Don't make too much of what you call George's Scrooge-like behavior toward the Christmas cards you receive. Admittedly he should show them to you first before he tosses them in the wastebasket. At least he does keep back the few that say "gift following" as a check on the mail system.
But, Beverly, your attitude toward seasons greetings cards is overly sentimental. Last year you had your way and strung so many around the house they looked like diapers on a clothesline. Even the one from The Everlasting Valve Company, listing its financial assets, had a place on the Christmas tree.
"Wife of" is of two minds about this card business. I like to get a handwritten note from a friend I haven't seen for a while, but there are certain categories I could do without.
1.Cards from Famous Names I've actually met without any personal signature.
2.Cards from Famous Names I've never met with imitation handwritten signature, inscribed by all the family including the baby's scrawl.
3.Cards with photos of families I can't recognize.
For instance, there was this card, dateline Peking. The photo showed an Occidental family standing in front of a pagoda. A nice message was written inside the flap, but the name was indecipherable.
"It must be the Almayers," I said to Mr. Ambassador. "They told me they were taking the whole family to China on a big trip. Didn't Almayer cash in his IBM stock?"
"Mrs. Almayer is short and dark; this mother is tall and blonde," Mr. Ambassador said.
"What about the fellow we met from the British Foreign Office? Didn't he say he was going as counselor to Peking?"
"He's not married."
I showed the card to Popsie Tribble, who said, "Don't be silly, I received the same card. It's the Petwhistles."
"I don't know the Petwhistles."
"You don't have to know them," Popsie said. "He's a congressman with free franking privileges. Even so," she added, "I wonder how you got on their list."
I bumped into "wife of" Portant at the J. C. Penney store buying her cards for next year.
"I always buy them after Christmas because they go on sale. Don't expect to get one from us, because we never send cards to people in the same city. However," she continued, "if Mr. Ambasador is fired and has to leave town, you'll hear from us."
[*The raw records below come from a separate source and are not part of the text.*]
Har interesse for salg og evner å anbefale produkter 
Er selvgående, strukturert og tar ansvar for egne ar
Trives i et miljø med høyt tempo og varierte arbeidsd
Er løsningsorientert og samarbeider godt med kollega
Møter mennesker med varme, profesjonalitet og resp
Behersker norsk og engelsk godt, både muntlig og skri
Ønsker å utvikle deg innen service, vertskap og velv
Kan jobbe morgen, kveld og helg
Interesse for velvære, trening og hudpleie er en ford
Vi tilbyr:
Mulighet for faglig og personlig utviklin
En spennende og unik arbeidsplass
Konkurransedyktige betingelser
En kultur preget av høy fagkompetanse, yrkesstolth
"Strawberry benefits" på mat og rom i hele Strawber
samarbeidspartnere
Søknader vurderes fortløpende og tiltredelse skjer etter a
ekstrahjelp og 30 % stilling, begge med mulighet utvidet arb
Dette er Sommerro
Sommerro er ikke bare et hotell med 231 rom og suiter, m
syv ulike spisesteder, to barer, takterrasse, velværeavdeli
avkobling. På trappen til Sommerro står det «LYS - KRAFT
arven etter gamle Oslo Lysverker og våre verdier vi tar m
Melvin Thistle Jr. from State, who does live in the same city, sent us greetings. It had a picture of a Christmas tree on the front, and the message read, "This card is printed on 100 percent recycled paper made entirely from reclaimed waste paper. No trees were destroyed making this card."
When I told Popsie about Thistle's card, she said, "I think the card is in questionable taste coming from someone in the State Department. Hasn't Thistle Junior heard about the slump in our timber industry?"
Joe Promisall, the lobbyist, sent out what my Auntie Zora would call a good-taste card. These cards are reproductions of famous and not so famous art works. Popsie Tribble might send out a Raphael Madonna or a Rubens nativity scene. But Joe, as always, considers his clients, who might be members of the Muslim, Jewish or Shinto faiths. He plays it safe by sending out a reproduction of a Franz Kline, a black on white applied by a paint roller, which hardly could be considered as having a Christmas or even a New Year's content. Those of his clients who are offended by abstract expresionism will just have to lump it.
"My bete noir concerning Christmas cards," Popsie continued "are people who send you pictures of themselves with a famous person. Sonny Goldstone sent me one. He was sitting at the same head table with the president."
"I thought Sonny was a Democrat," I said.
"Profitable Jobs like Sonny keep their feet in both political camps. He thinks we're Republicans because of Dexter's job in the White House. Sonny prints different cards for different people. I happen to know that Congressman Otterbach (D) received a picture of Sonny standing by a building site with Lane Kirkland and wearing a hard hat. I don't think Kirkland or the president know who Sonny is. But as far as I'm concerned," Popsie continued, "the ultimate bad taste cards have Victorian snow scenes, and anything to do with Santa and reindeers."
"What about a picture of someone's newly decorated dining room?" I asked. "An old school chum sent me that from Montreal."
"That's for Architectural Digest not Christmas cards," Popsie said.
"I also received a costume card."
"What's a costume card?" Popsie asked.
"I think it might be classified as a variation on the Petwhistle's travel theme. Congressman Otterbach went to India and is wearing a dhoti in the picture like Gandhi."
"I suppose," Popsie mused, "that's less materialistic than the card I received from the Tinkertons. He's in cement. The message read 'Greetings from Kyoto. Sheila's wearing her new Mikimoto pearls, Peter's showing off his Seiko wristwatch and what do you think of the Kawasaki motorcycle we bought for our son Tom who's at Choate?'
Just a mention, Beverly, of some of the cards to which "wife of" reacts with mixed feelings. 1.Seasons greetings from congressional committees. 2.Photographs of friends our age who look 10 years younger than us. 3.The picture of a litter sired by Sen. Pod's Rhodesian ridgeback.
Beverly, your card I'm sorry to say comes in this category. What are you and George doing sitting in a canoe? George has never been a white water man, and you get seasick when you face the stern of a rowboat in the middle of a lake.